Die Tegelberg-Runde geht vom Tegelberghaus bergab weiter zur Berggaststätte Bleckenau. Dabei wandert man auf dem Naturpfad Ahornreitweg, einem gemütlichen Wanderweg mit zahlreichen Schautafeln am Rand der Strecke, die Wissenswertes über das Naturschutzgebiet Ammergebirge sowie die Flora und Fauna hier vermitteln. Immer mit dabei während der Wanderung ist die imposante Aussicht auf Schlösser, Berge und Seen. Die Berggaststätte Bleckenau steht auf einer Höhe von 1167 Metern und ist das ehemalige Jagdhaus von König Ludwig II. Hier kann man sich auf einer schönen Terrasse ausruhen und dabei eine kleine warme Mahlzeit oder eine deftige Brotzeit genießen. Kinder haben währenddessen die Möglichkeit, sich in der weitläufigen umliegenden Berglandschaft nach Herzenslust auszutoben. Anschließend steht die letzte Etappe der Tegelberg-Runde auf dem Programm.
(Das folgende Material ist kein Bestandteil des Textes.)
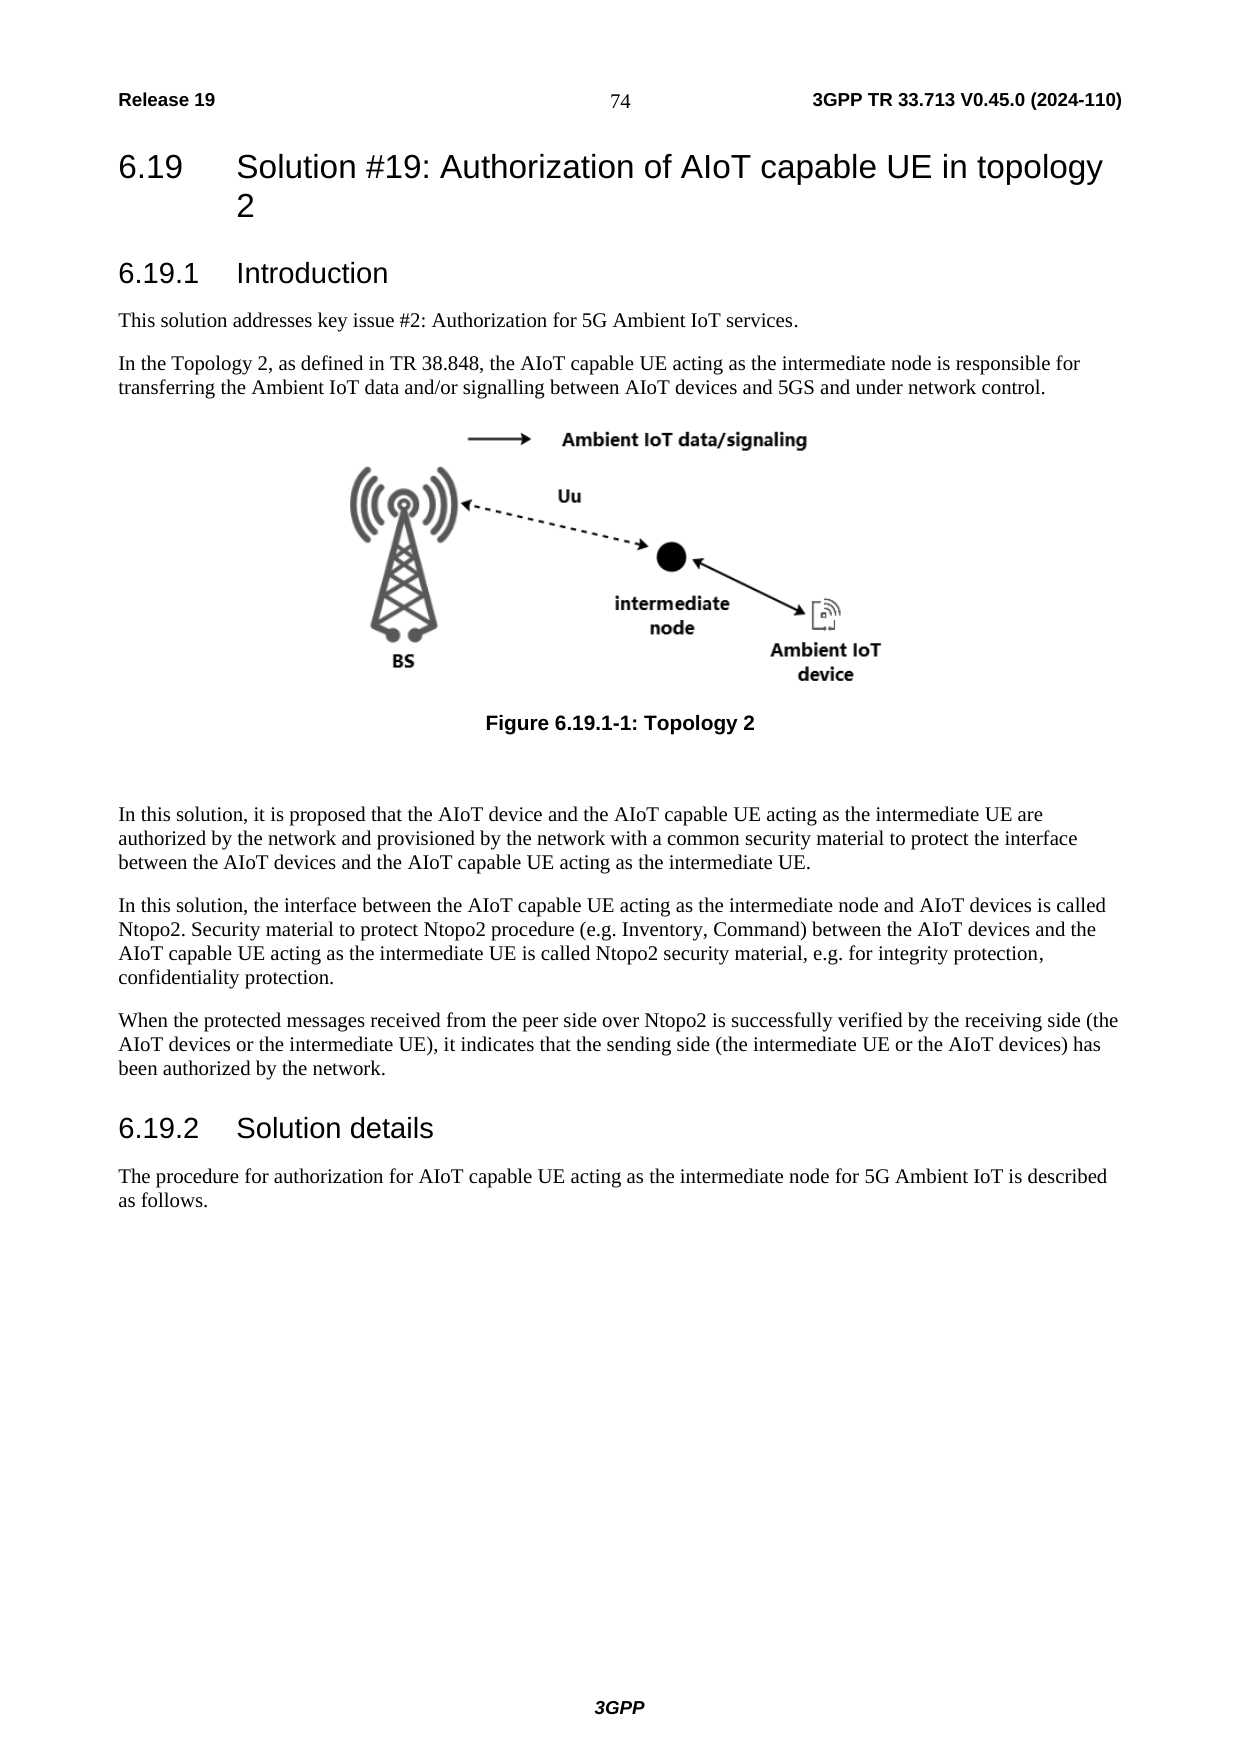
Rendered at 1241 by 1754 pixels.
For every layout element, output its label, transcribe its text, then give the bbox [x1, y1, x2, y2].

picture [349, 423, 891, 692]
text This solution addresses key issue #2: Authorization for 5G Ambient IoT services. [118, 308, 1122, 332]
subtitle 6.19.2 Solution details [118, 1111, 1122, 1145]
text In this solution, the interface between the AIoT capable UE acting as the intermediate node and AIoT devices is called Ntopo2. Security material to protect Ntopo2 procedure (e.g. Inventory, Command) between the AIoT devices and the AIoT capable UE acting as the intermediate UE is called Ntopo2 security material, e.g. for integrity protection, confidentiality protection. [118, 893, 1122, 989]
text The procedure for authorization for AIoT capable UE acting as the intermediate node for 5G Ambient IoT is described as follows. [118, 1164, 1122, 1212]
text In this solution, it is proposed that the AIoT device and the AIoT capable UE acting as the intermediate UE are authorized by the network and provisioned by the network with a common security material to protect the interface between the AIoT devices and the AIoT capable UE acting as the intermediate UE. [118, 802, 1122, 874]
subtitle 6.19 Solution #19: Authorization of AIoT capable UE in topology 2 [118, 147, 1122, 224]
text When the protected messages received from the peer side over Ntopo2 is successfully verified by the receiving side (the AIoT devices or the intermediate UE), it indicates that the sending side (the intermediate UE or the AIoT devices) has been authorized by the network. [118, 1008, 1122, 1080]
text Figure 6.19.1-1: Topology 2 [118, 710, 1122, 734]
text In the Topology 2, as defined in TR 38.848, the AIoT capable UE acting as the intermediate node is responsible for transferring the Ambient IoT data and/or signalling between AIoT devices and 5GS and under network control. [118, 351, 1122, 399]
subtitle 6.19.1 Introduction [118, 256, 1122, 289]
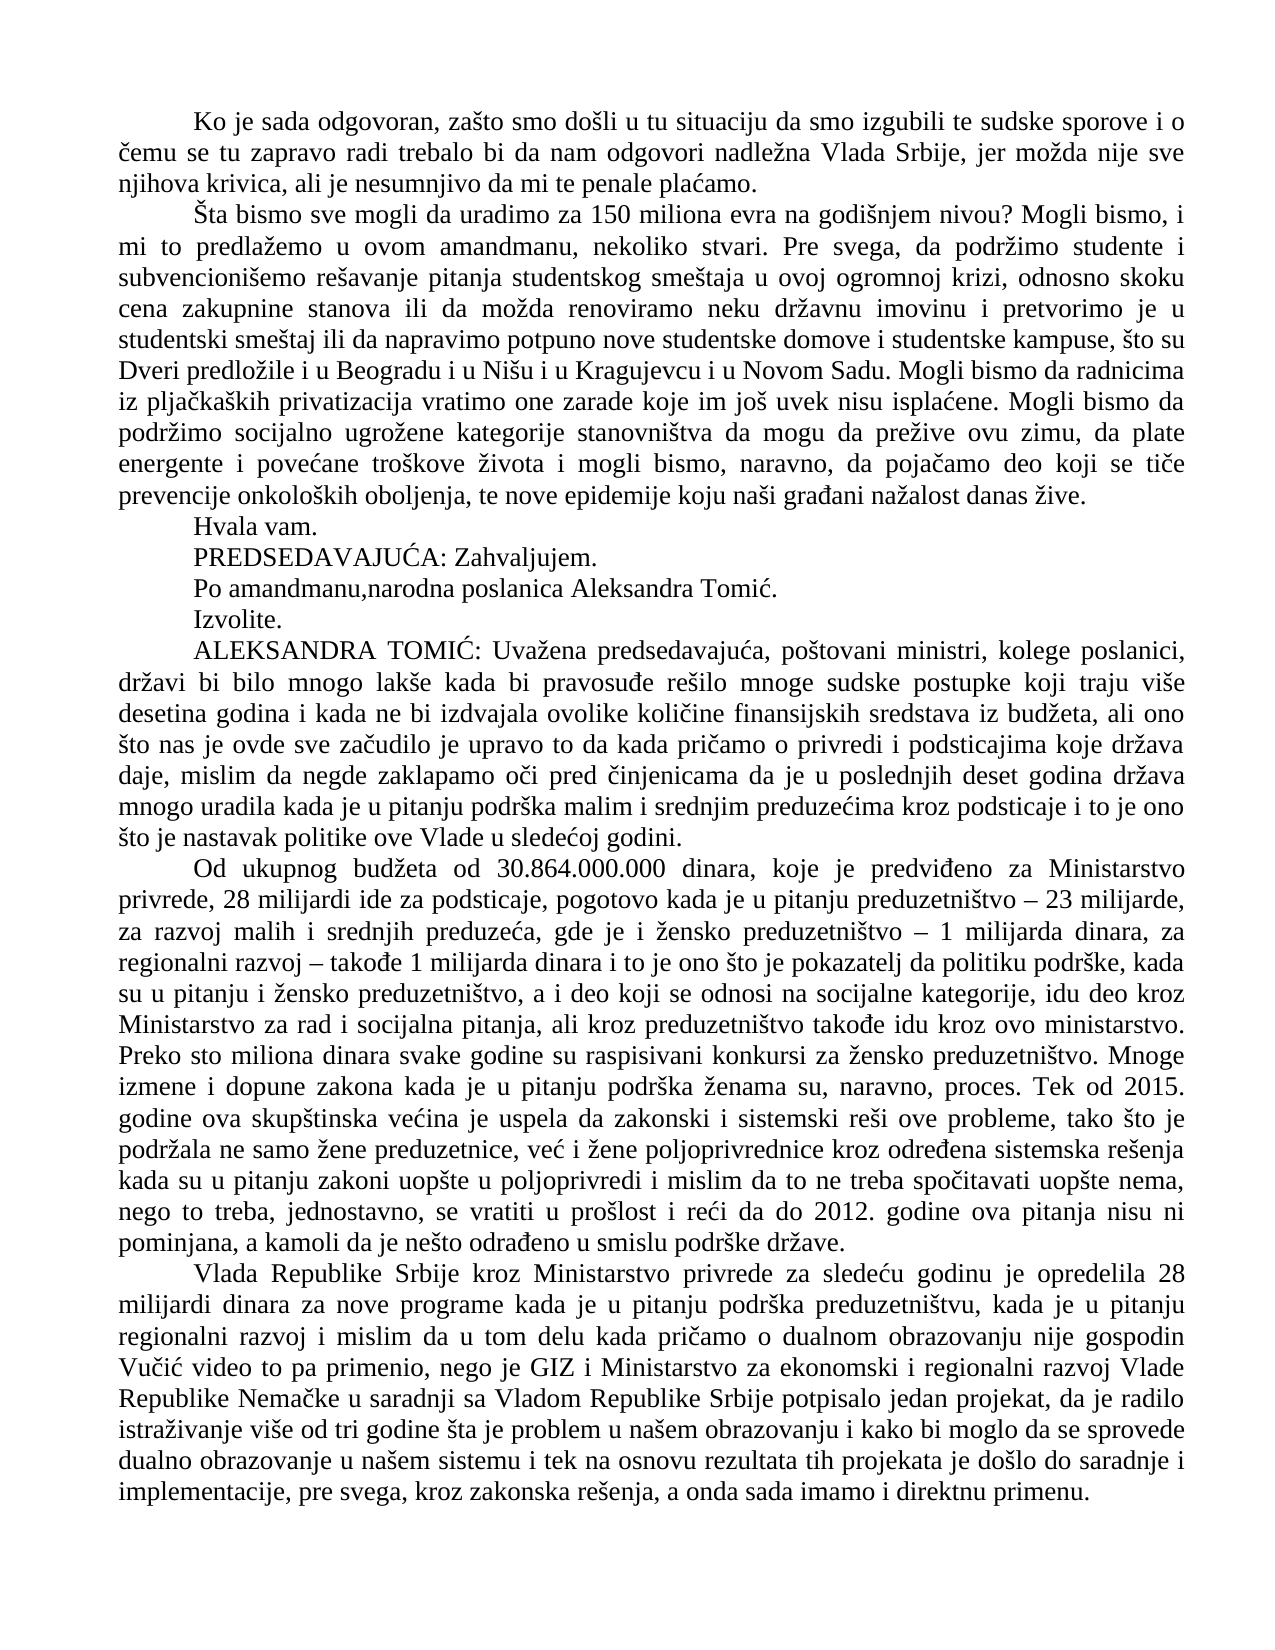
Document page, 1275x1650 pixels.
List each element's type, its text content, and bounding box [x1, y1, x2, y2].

Diese führt weiter den Tegelberg hinunter, um über den Wasserleitungsweg zum Aussichtspunkt „Jugend“ zu gelangen. Hier bietet sich den Wanderern nochmal ein phantastischer Blick über Hohenschwangau, den Schwansee und Alpsee sowie über die Schlösser Hohenschwangau und Neuschwanstein. Das Märchenschloss aus allernächste Nähe betrachten kann man dann von der Marienbrücke aus. Hier sollte man unbedingt einige Fotos schießen, denn die Perspektive auf das Schloss ist einmalig. Anschließend steht die Besichtigung des zwischen 1869 und 1886 im Auftrag von König Ludwig II. errichteten Märchenschlosses auf dem Programm. Während es von außen an eine prächtige Burg aus dem Mittelalter erinnert, ist es innen drin mit sehr viel Prunk, Gold und Kunstschätzen in riesigen Sälen ausgestattet. König Ludwig hat sich hier seine private luxuriöse Märchenwelt erschaffen, die Jahr für Jahr über eine Millionen Menschen aus aller Welt in ihren Bann zieht. Schloss Neuschwanstein gilt als das Sinnbild der Romantik schlechthin und ist einfach einmalig schön. Die Besichtigung erfolgt in Form einer etwa 35-minütigen Führung.

Vorbei an steilen Felswänden und malerischen Wasserfällen geht es anschließend durch die Pöllatschlucht zurück zum Ausgangspunkt der Tegelberg-Runde an der Tegelbergtalstation. Nach dieser attraktiven Wanderung kann man hier in einem gemütlichen Biergarten verweilen, auf einer Sommerrodelbahn Spaß haben oder das 1934 entdeckte Römerbad besichtigen. Die Tegelberg-Runde ist eine tolle Möglichkeit, einen ganz Tag lang am Tegelberg viel Spaß zu haben und jede Menge interessanter und unvergesslicher Eindrücke zu gewinnen.